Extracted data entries
-.-.-

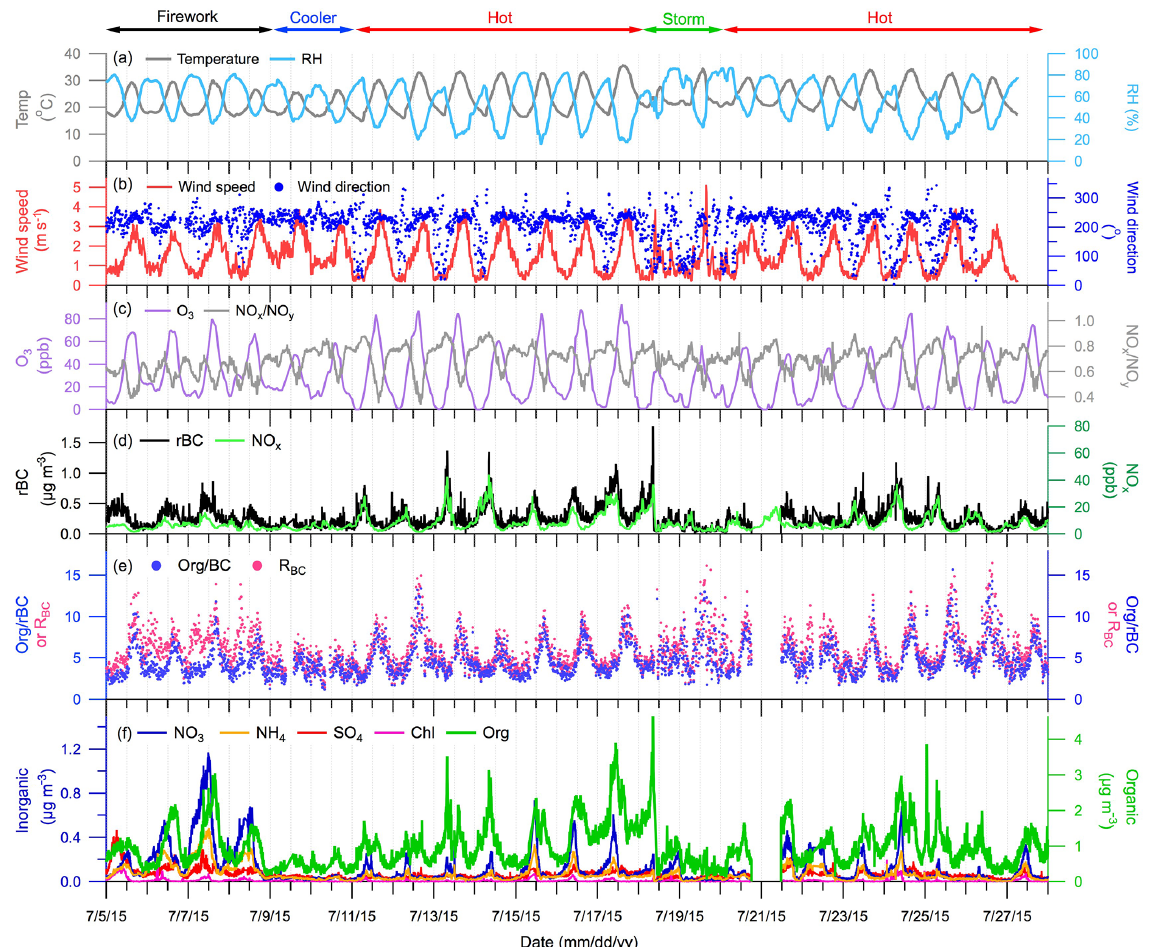
Figure 1. Time series of (a) temperature and RH, (b) wind speed and direction, (c) ozone and NO x / NO y ratio, (d) rBC and NO x , (e) Org / rBC ratio and R BC , and (f) NR-PM rBC (NO 3 : nitrate; NH 4 : ammonium; SO 4 : sulfate; Chl: chloride; and Org: organic).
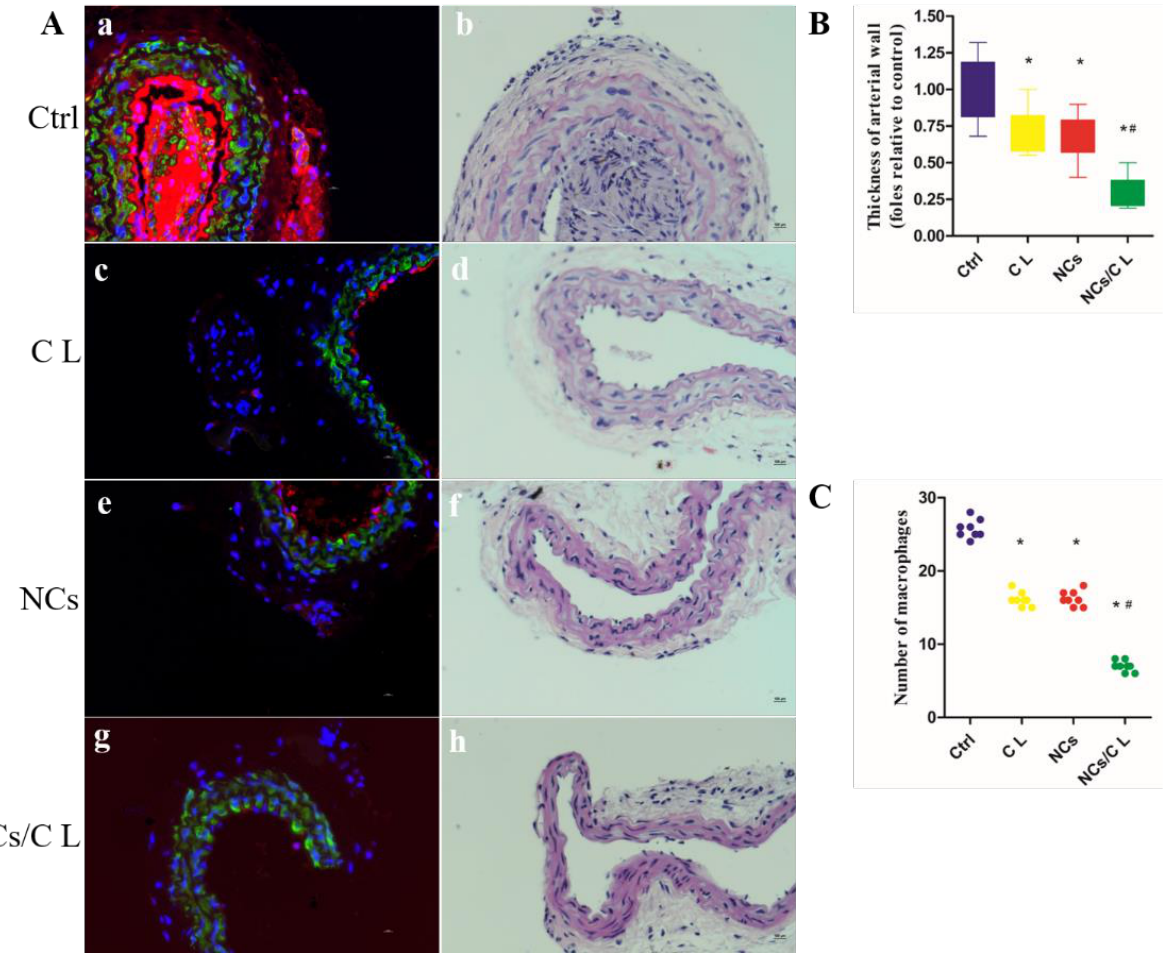
Figure 5. Histological analysis of carotid atherosclerosis in mice. ( A ) Confocal images of CD68 (red) and SMA (green) co-staining of carotid artery treated with PBS (control, ( a )), CL ( c ), CuCo 2 S 4 NCs ( e ), and CuCo 2 S 4 NCs/CL ( g ), followed by NIR laser irradiation, respectively. ( b , d , f , h ) are the representative HE images treated with PBS (control), CL, CuCo 2 S 4 NCs, and CuCo 2 S 4 NCs/CL, followed by NIR laser irradiation, respectively. Scale bar = 100 µ m. ( B ) Quantification of thickness of arterial wall. ( C ) Quantification of number of macrophages. *: p < 0.05 vs. control, # : p < 0.05 vs. CL.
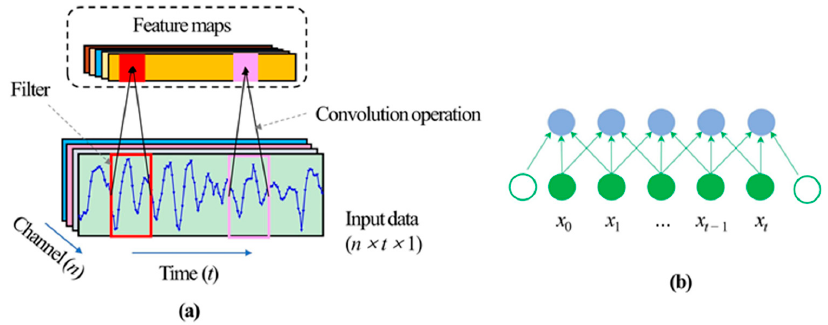
Figure 1. ( a ) The 1D-CNN model structure. ( b ) The convolution operation with kernel size k = 3.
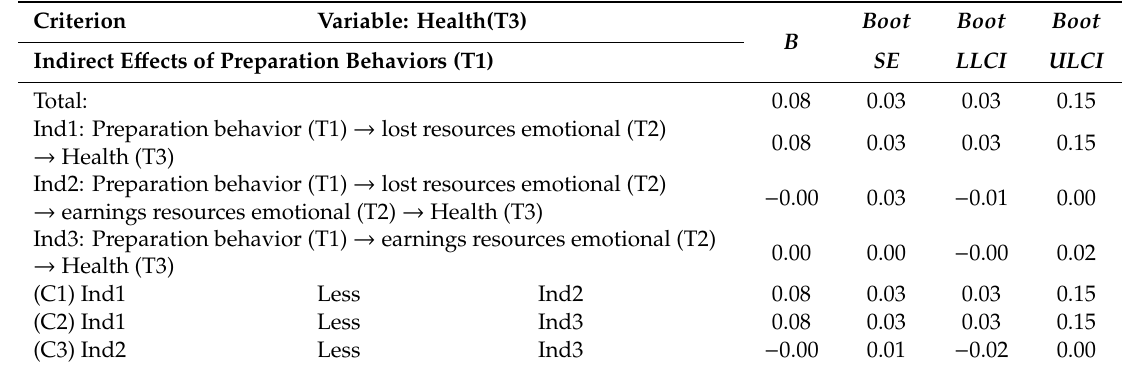
Table 13. Comparison of the indirect e ff ects of preparation behaviors (T1) through the losses (T2) and gains of emotional resources (T2) in the prediction of health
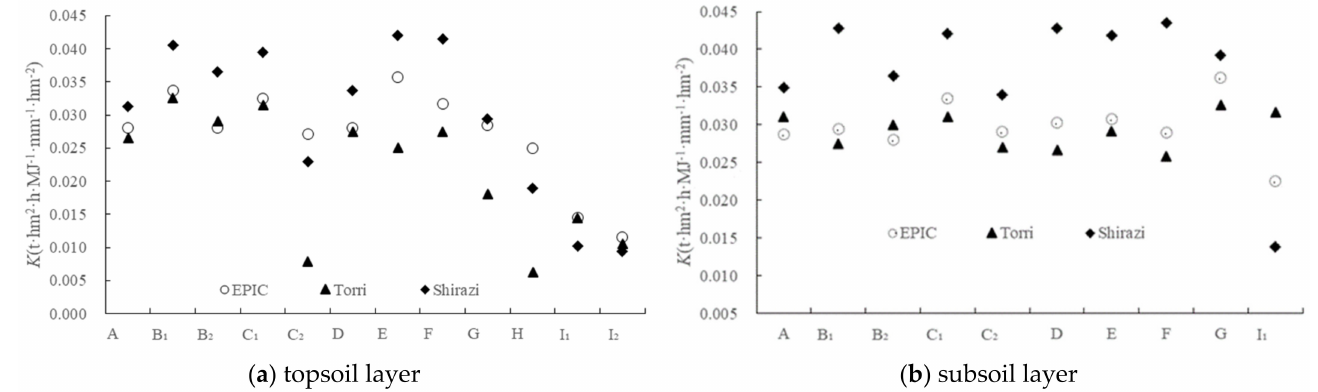
Figure 6. K values of different soil depths with model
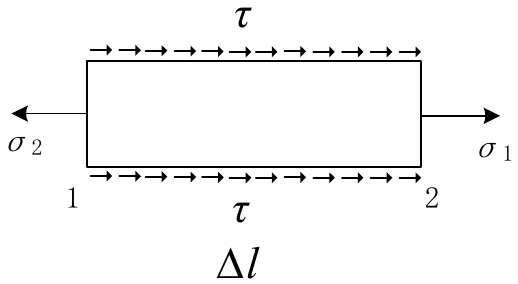
Figure 13. Stress diagram of reinforcement anchorage section.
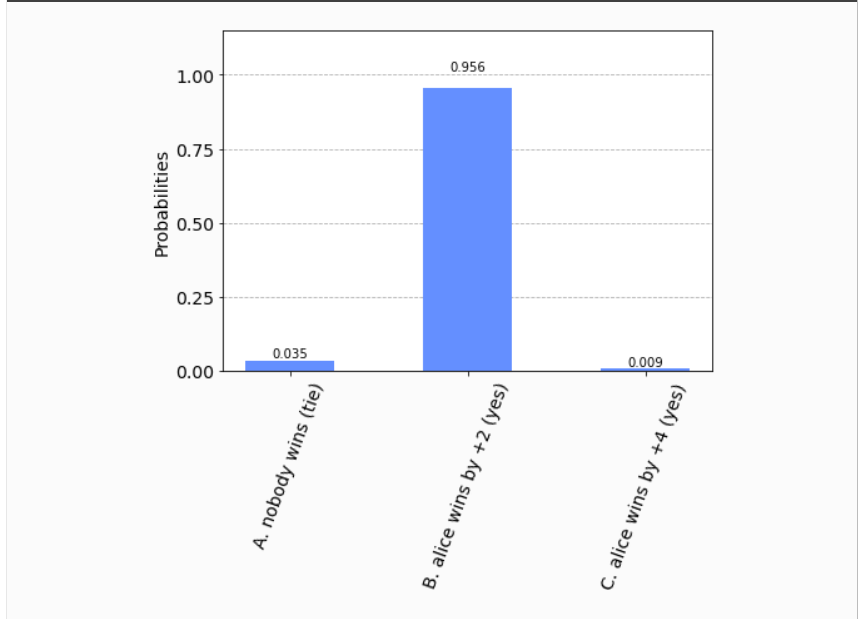
Figure 5. The possible outcomes and their probabilities when r A = r B =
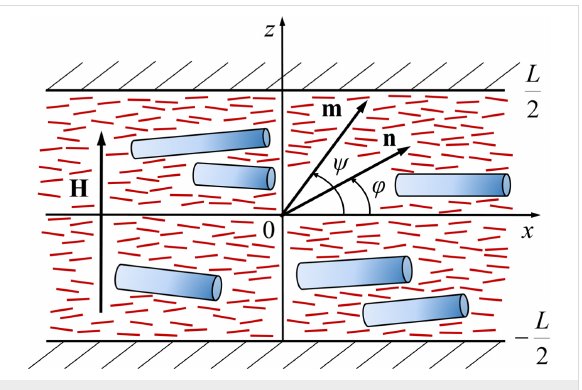
Figure 1: The planar layer of LC doped with CNTs in an external mag- netic field, choice of the coordinate system.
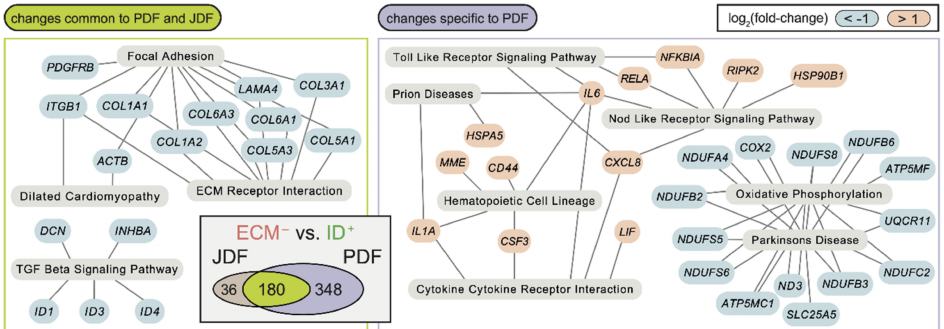
Figure 3. The di ff erences between the ECM − and ID + fibroblast clusters are largely replicated in PDF and JDF spheroids, with distinct features present in PDF fibroblasts. Changes common to both samples (left) are enriched in genes downregulated in ECM − clusters and participating in several KEGG pathways related to the extracellular matrix and TGF- β signalling. Changes specific to PDF spheroids (right) include hyperactivation of genes participating in cytokine signalling in the ECM − cluster. No KEGG pathway enrichment specific to the JDF sample was observed. The Venn diagram (inset) displays a significant overlap ( p < 10 − 6 , Fisher’s exact test) of di ff erentially expressed genes (false discovery rate FDR < 0.05, at least two-fold change in gene expression) in the comparison of the ECM − and ID + fibroblast clusters in JDF and PDF samples.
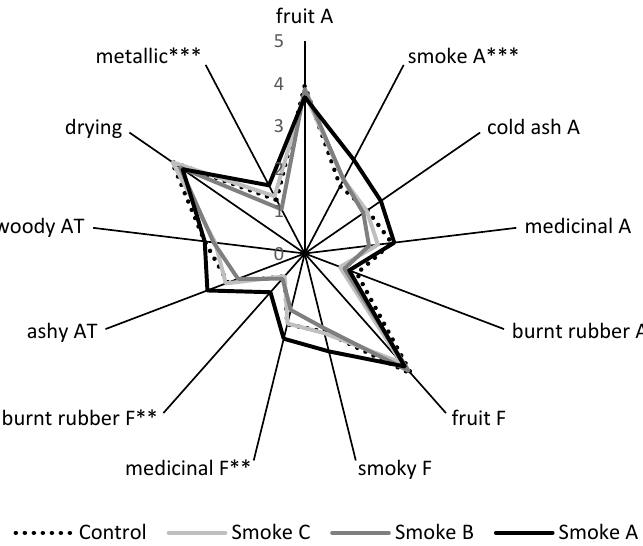
Figure 5. Sensory profiles of control and smoke-affected Cabernet Sauvignon wines; A = aroma, F = flavor, AT = aftertaste. Data are the mean intensity ratings for one blended wine per treatment, presented to 52 panelists; ratings for starred attributes were statistically significant (*** = p ≤ 0.05; ** = p ≤ 0.01; two-way ANOVA).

-.-.-

■ Problem requirements:
Only one stretch of the entries above is needed: the lines from the one containing "Figure 1. ( a" through the one containing "Figure 1: The". Copy it exactly, without the pictures.

■ Response area:
Figure 1. ( a ) The 1D-CNN model structure. ( b ) The convolution operation with kernel size k = 3.
Table 13. Comparison of the indirect e ff ects of preparation behaviors (T1) through the losses (T2) and gains of emotional resources (T2) in the prediction of health
Figure 6. K values of different soil depths with model
Figure 13. Stress diagram of reinforcement anchorage section.
Figure 5. The possible outcomes and their probabilities when r A = r B =
Figure 1: The planar layer of LC doped with CNTs in an external mag- netic field, choice of the coordinate system.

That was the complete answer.